[ACTIVITY 1]:
Copy the lines from every row of the stored data entries below word for word. Leave out the picture markers.

[DOCUMENT EXTRACT]:
....

RESULTS OF OPERATIONS

     Three Months Ended September 30, 1996 and 1995

     For the third quarter period ending September 30, 1996, oil sales increased
119.9% to $532,000 as compared to $243,000 in the same period in 1995,
attributable principally to increased production of $219,100 from the Eagle
Springs field, as a result of development wells drilled during the year.  This
increase in the third quarter of 1996 was the result of both a 25.1% increase in
barrels sold and a 42.1% increase in price per barrel as compared to the same
period in 1995.

     The Company's production expenses for the third quarter of 1996 increased
$27,900, or 25%, with the Eagle Springs field production expenses increasing
$45,700, while such expenses related to the Company's remaining properties
decreased $17,800 for the same period in 1995.  The 25% increase in production
expense is approximately equivalent to the increase in barrels sold as noted
above, suggesting that the Company has not yet begun to realize economies in per
barrel production costs from recently placing the Ghost Ranch well into full
production.

     Oil and gas exploration expenses increased $44,000 for the third quarter of
1996 when compared to the same period in 1995.  This is primarily due to an
increase in geological and geophysical costs of $25,800 and an increased cost in
lease rentals of $9,200.

     Shareholder-investor service expense increased $43,700 to $52,700 for the
third quarter ended September 30, 1996, when compared to the same period in
1995.  These expenses relate to financial public relations information
dissemination within the investment community.

     Depreciation, depletion, and amortization for the three-month period ended
September 30, 1996, increased by $77,600 to $185,200 when compared to the same
period in 1995.  The Eagle Springs field contributed $133,000 of the depletion,
depreciation, and amortization costs in the third quarter of 1996 when compared
to the same period in 1995, as a result of significantly increased production.

....

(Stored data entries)
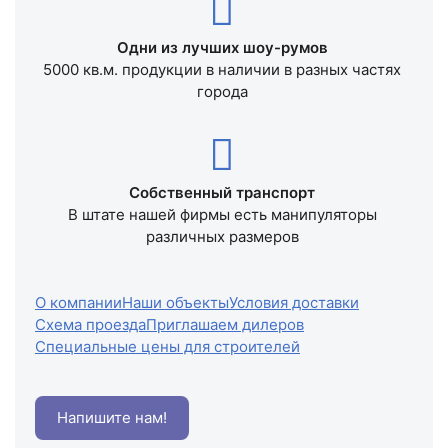
Одни из лучших шоу-румов
5000 кв.м. продукции в наличии в разных частях
города
Собственный транспорт
В штате нашей фирмы есть манипуляторы
различных размеров
О компании
Наши объекты
Условия доставки
Схема проезда
Приглашаем дилеров
Специальные цены для строителей
Напишите нам!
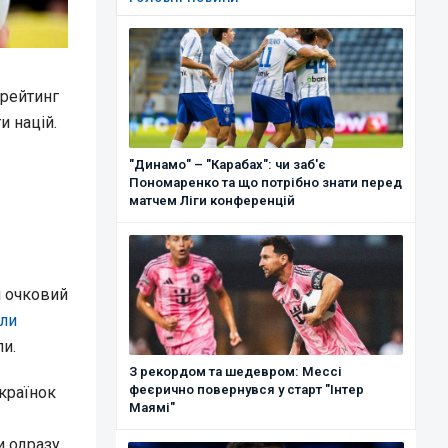
 рейтинг
и націй.
"Динамо" – "Карабах": чи заб'є
Пономаренко та що потрібно знати перед
матчем Ліги конференцій
и очковий
ли
ли.
З рекордом та шедевром: Мессі
феєрично повернувся у старт "Інтер
українок
Маямі"
и одразу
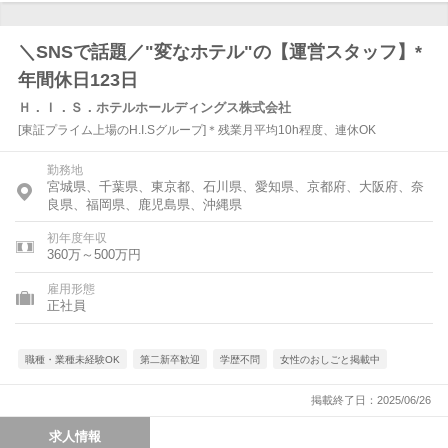
＼SNSで話題／"変なホテル"の【運営スタッフ】*
年間休日123日
Ｈ．Ｉ．Ｓ．ホテルホールディングス株式会社
[東証プライム上場のH.I.Sグループ]＊残業月平均10h程度、連休OK
勤務地
宮城県、千葉県、東京都、石川県、愛知県、京都府、大阪府、奈
良県、福岡県、鹿児島県、沖縄県
初年度年収
360万～500万円
雇用形態
正社員
職種・業種未経験OK
第二新卒歓迎
学歴不問
女性のおしごと掲載中
掲載終了日：2025/06/26
求人情報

....

[ACTIVITY 2]:
Condense the paragraph beginning "Oil and gas exploration expenses" in the results of operations excerpt above into a short bulleted list that keeps its main facts.

[TASK SOLUTION 1]:
Одни из лучших шоу-румов
5000 кв.м. продукции в наличии в разных частях
города
Собственный транспорт
В штате нашей фирмы есть манипуляторы
различных размеров
О компании
Наши объекты
Условия доставки
Схема проезда
Приглашаем дилеров
Специальные цены для строителей
Напишите нам!
 рейтинг
и націй.
"Динамо" – "Карабах": чи заб'є
Пономаренко та що потрібно знати перед
матчем Ліги конференцій
и очковий
ли
ли.
З рекордом та шедевром: Мессі
феєрично повернувся у старт "Інтер
українок
Маямі"
и одразу
＼SNSで話題／"変なホテル"の【運営スタッフ】*
年間休日123日
Ｈ．Ｉ．Ｓ．ホテルホールディングス株式会社
[東証プライム上場のH.I.Sグループ]＊残業月平均10h程度、連休OK
勤務地
宮城県、千葉県、東京都、石川県、愛知県、京都府、大阪府、奈
良県、福岡県、鹿児島県、沖縄県
初年度年収
360万～500万円
雇用形態
正社員
職種・業種未経験OK
第二新卒歓迎
学歴不問
女性のおしごと掲載中
掲載終了日：2025/06/26
求人情報

[TASK SOLUTION 2]:
- Oil and gas exploration expenses rose $44,000 in the third quarter of 1996 compared with the same period in 1995.
- The rise came mainly from $25,800 more in geological and geophysical costs.
- Lease rental costs also increased by $9,200.